See the OpenFunction community repository for more information on community engagement and community membership.

Issues

Issue types

In most OpenFunction repositories there are usually 4 types of issues:

  • Issue/Bug report: You’ve found a bug and want to report and track it.
  • Issue/Feature request: You want to use a feature and it’s not supported yet.
  • Issue/Proposal: Used for items that propose a new idea or functionality. This allows feedback from others before code is written.

Before submitting

Before you submit an issue, make sure you’ve checked the following:

  1. Is it the right repository?
    • The OpenFunction project is distributed across multiple repositories. Check the list of repositories if you aren’t sure which repo is the correct one.
  2. Check for existing issues
    • Before you create a new issue, please do a search in open issues to see if the issue or feature request has already been filed.
    • If you find your issue already exists, make relevant comments and add your reaction. Use a reaction:
      • 👍 up-vote
      • 👎 down-vote

Pull Requests

All contributions come through pull requests. To submit a proposed change, follow this workflow:

  1. Make sure there’s an issue raised, which sets the expectations for the contribution you are about to make.
  2. Fork the relevant repo and create a new branch
  3. Create your change
    • Code changes require tests
  4. Update relevant documentation for the change
  5. Commit with DCO sign-off and open a PR
  6. Wait for the CI process to finish and make sure all checks are green
  7. You can expect a review within a few days

Use work-in-progress PRs for early feedback

A good way to communicate before investing too much time is to create a “Work-in-progress” PR and share it with your reviewers. The standard way of doing this is to add a “[WIP]” prefix in your PR’s title and assign the do-not-merge label. This will let people looking at your PR know that it is not ready yet.

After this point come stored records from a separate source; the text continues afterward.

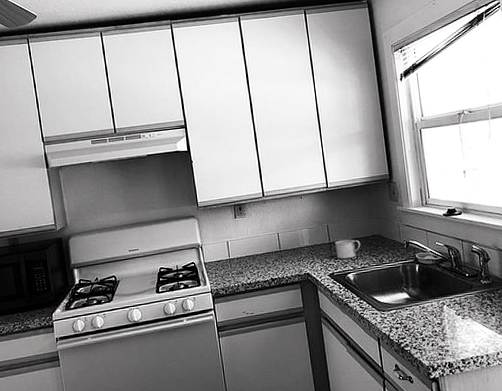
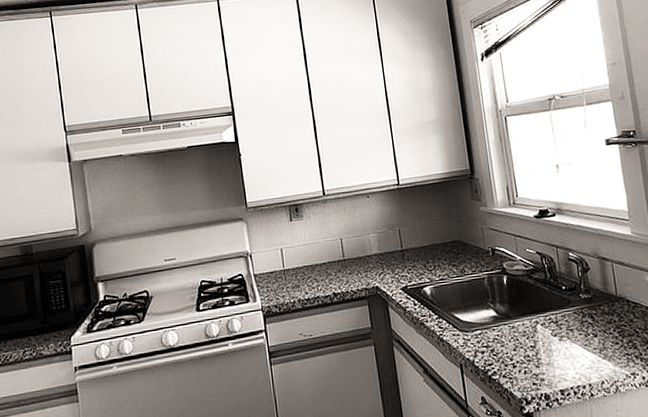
mug: present [334,239,361,259] -> none [407,245,439,270]

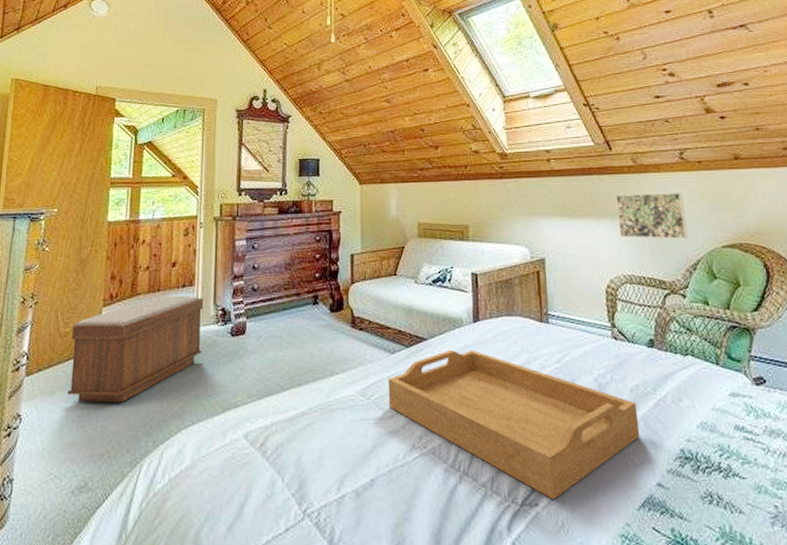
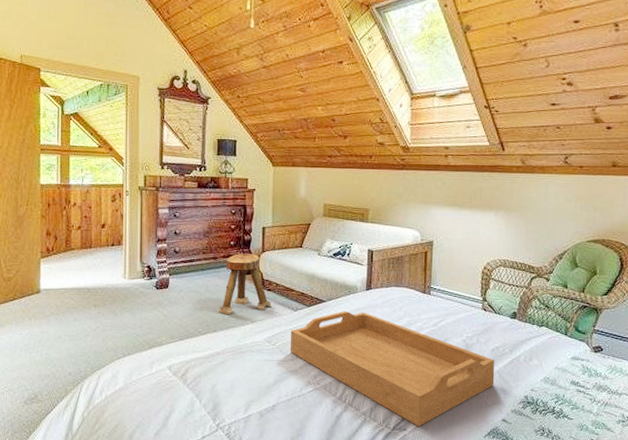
bench: present [67,295,204,403] -> none [14,252,131,337]
stool: none [303,287,364,362] -> present [219,254,271,314]
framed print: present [615,193,688,239] -> none [501,191,561,233]

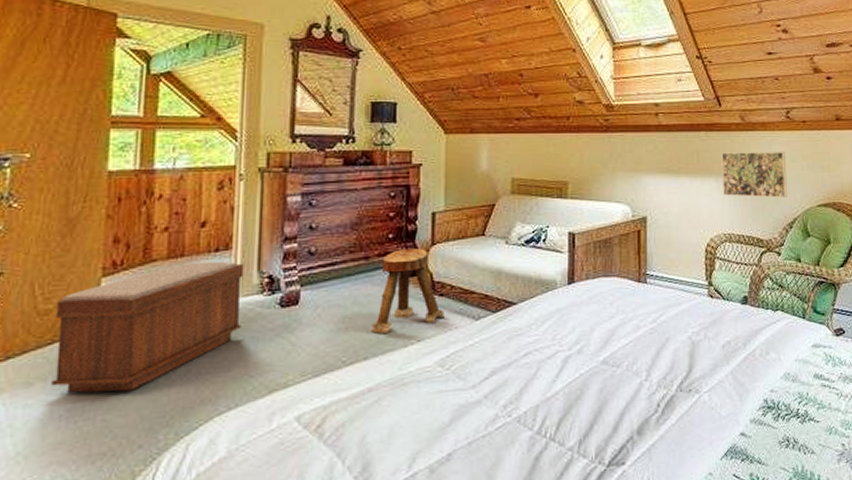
bench: none [14,252,131,337] -> present [51,261,244,393]
serving tray: present [290,311,495,426] -> none [470,313,728,457]
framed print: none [501,191,561,233] -> present [721,152,787,198]

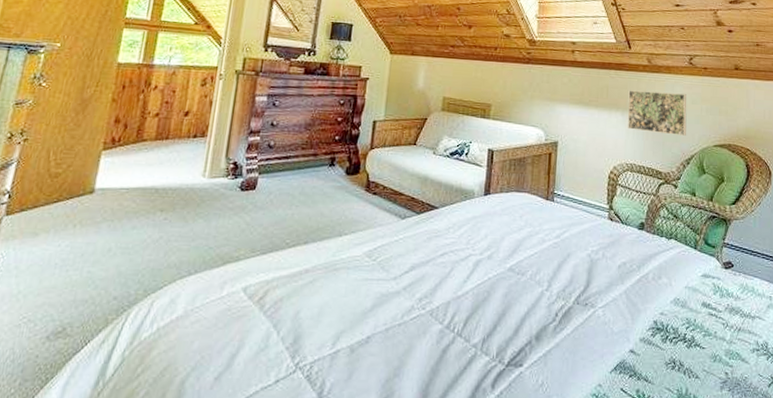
bench: present [51,261,244,393] -> none [52,145,215,249]
stool: present [371,249,444,333] -> none [313,150,376,222]

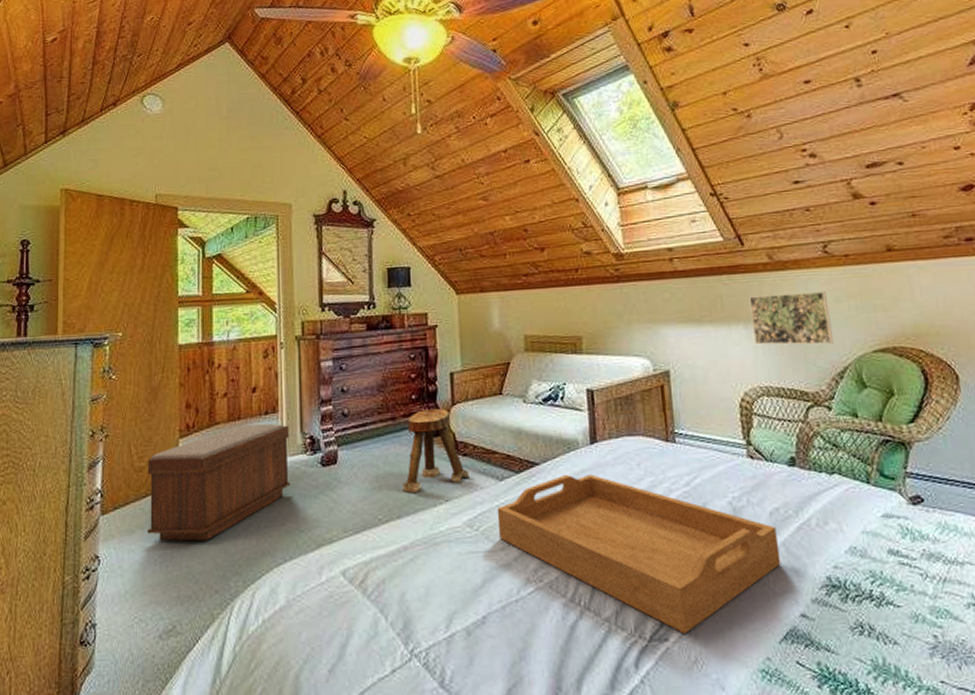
bench: none [52,145,215,249] -> present [147,423,291,541]
stool: none [313,150,376,222] -> present [402,409,469,493]
serving tray: none [393,220,622,361] -> present [497,474,781,633]

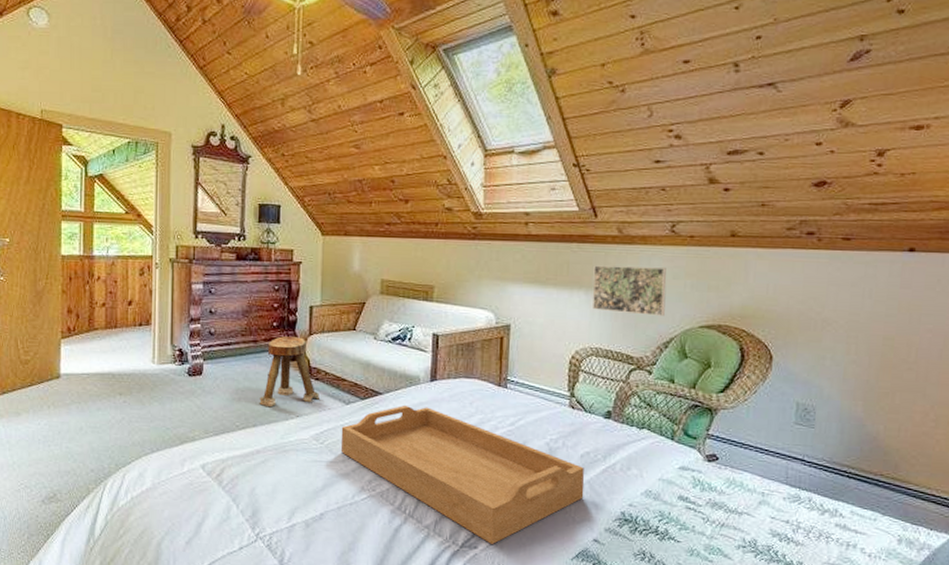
bench: present [147,423,291,541] -> none [32,333,161,428]

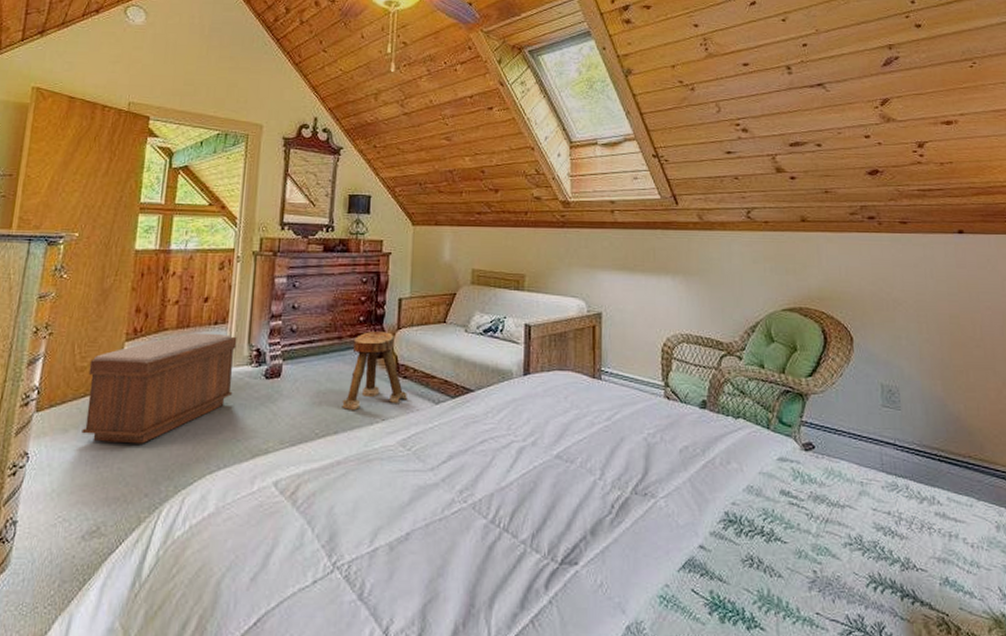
bench: none [32,333,161,428] -> present [81,333,237,444]
serving tray: present [340,406,585,544] -> none [429,403,686,558]
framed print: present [592,265,667,316] -> none [678,251,749,300]

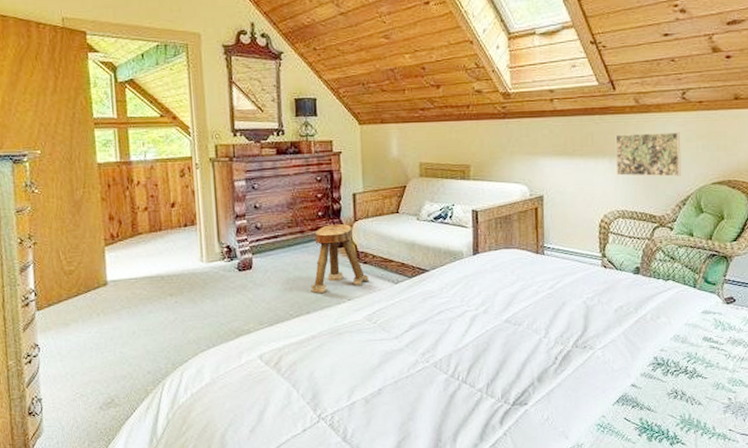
bench: present [81,333,237,444] -> none [76,234,211,332]
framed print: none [678,251,749,300] -> present [615,132,681,177]

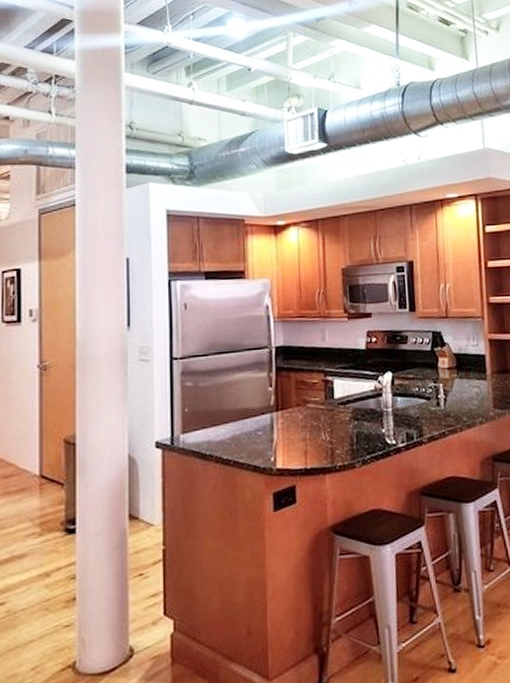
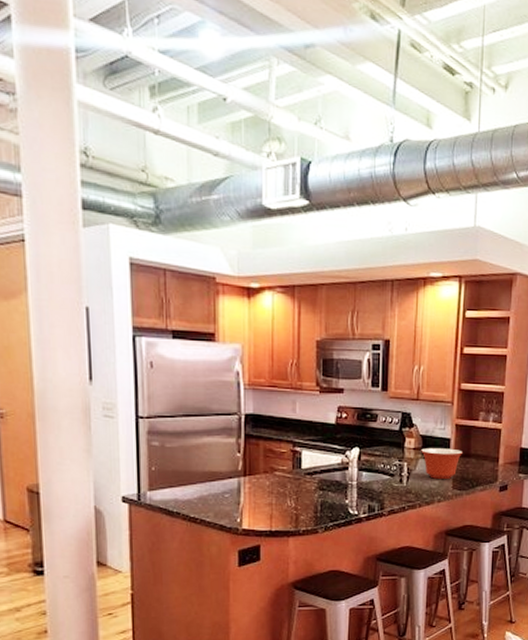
mixing bowl: none [456,365,501,400] -> present [421,448,464,480]

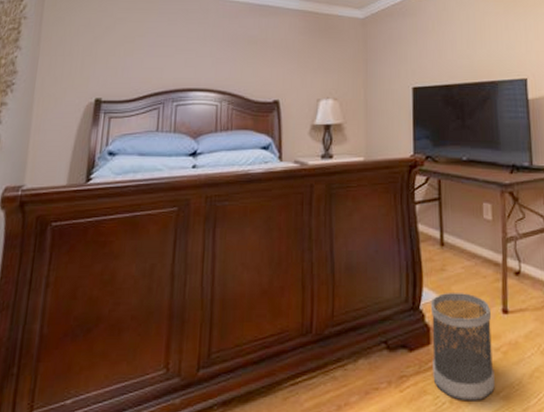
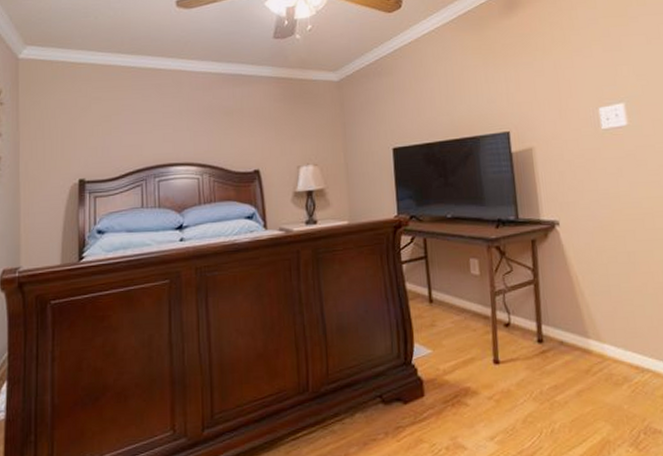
wastebasket: present [430,293,495,401] -> none [422,346,489,447]

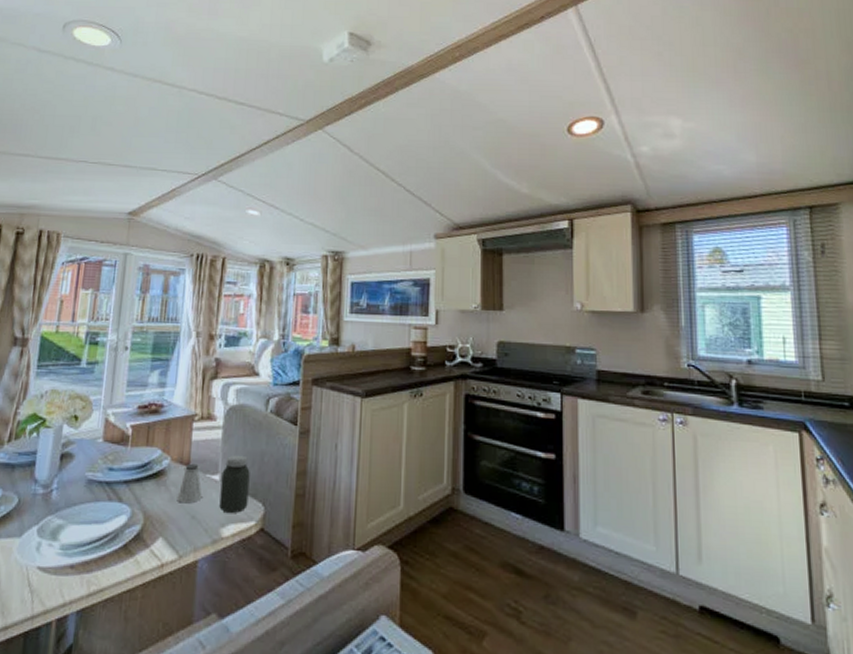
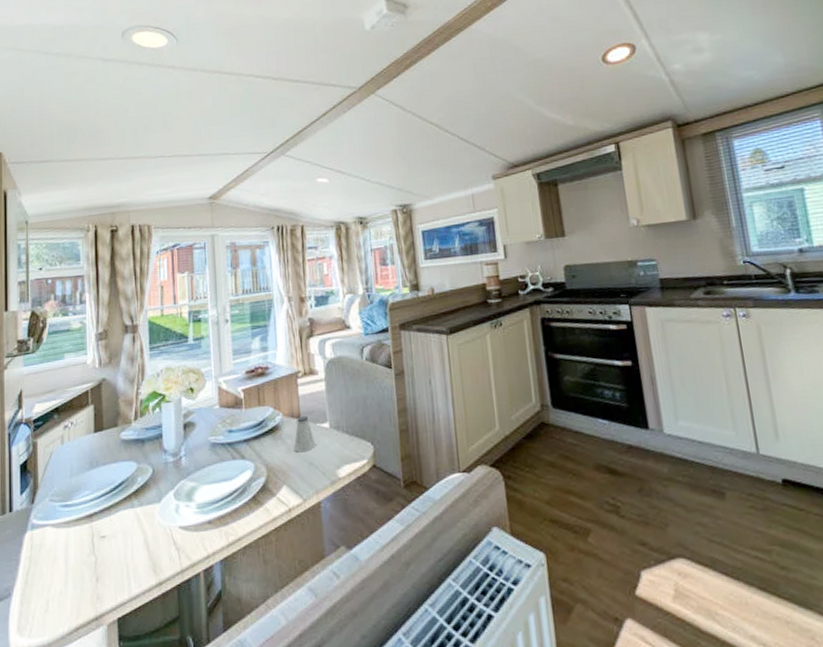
jar: present [219,455,250,514] -> none [330,402,358,456]

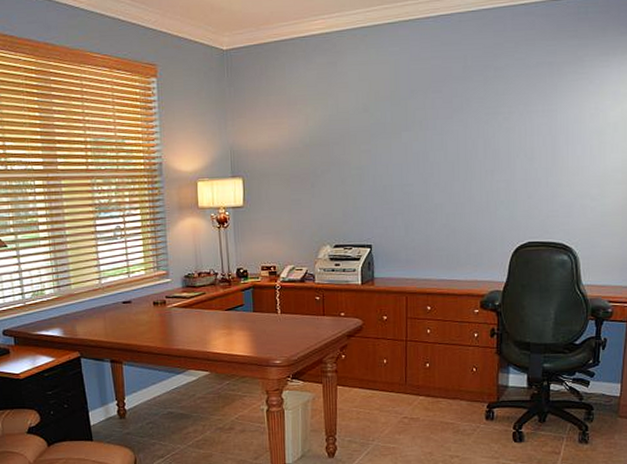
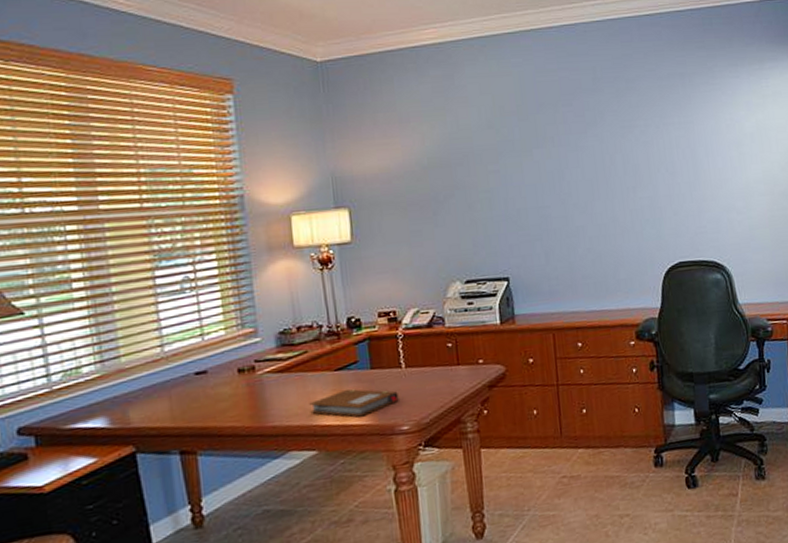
notebook: none [205,326,274,349] -> present [309,388,399,417]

Developer Certificate of Origin: Signing your work

Every commit needs to be signed

The Developer Certificate of Origin (DCO) is a lightweight way for contributors to certify that they wrote or otherwise have the right to submit the code they are contributing to the project. Here is the full text of the DCO

Contributors sign-off that they adhere to these requirements by adding a Signed-off-by line to commit messages.

This is my commit message
Signed-off-by: Random J Developer <random@developer.example.org>

Git has a -s command line option to append this automatically to your commit message:

git commit -s -m 'This is my commit message'

Each Pull Request is checked whether or not commits in a Pull Request do contain a valid Signed-off-by line.

I didn’t sign my commit, now what?!

No worries - You can easily replay your changes, sign them and force push them!

git checkout <branch-name>
git commit --amend --no-edit --signoff
git push --force-with-lease <remote-name> <branch-name>

Development Guide

Here you can find a development guide that will walk you through how to get started with building OpenFunction in your local environment.

Code of Conduct

Please see the OpenFunction community code of conduct.

7.2 - Roadmap

OpenFunction encourages the community to help with prioritization. A GitHub project of OpenFunction’s roadmap is available for the community to provide feedbacks on proposed issues and track them across development.

Please vote by adding a 👍 on the GitHub issues for the feature capabilities you would most like to see OpenFunction support. This will help the OpenFunction maintainers to have a better understanding of your requirements.

Contributions from the community is always welcomed. If there are features on the roadmap that you are interested in contributing to, please comment on the GitHub issue and include your solution proposal.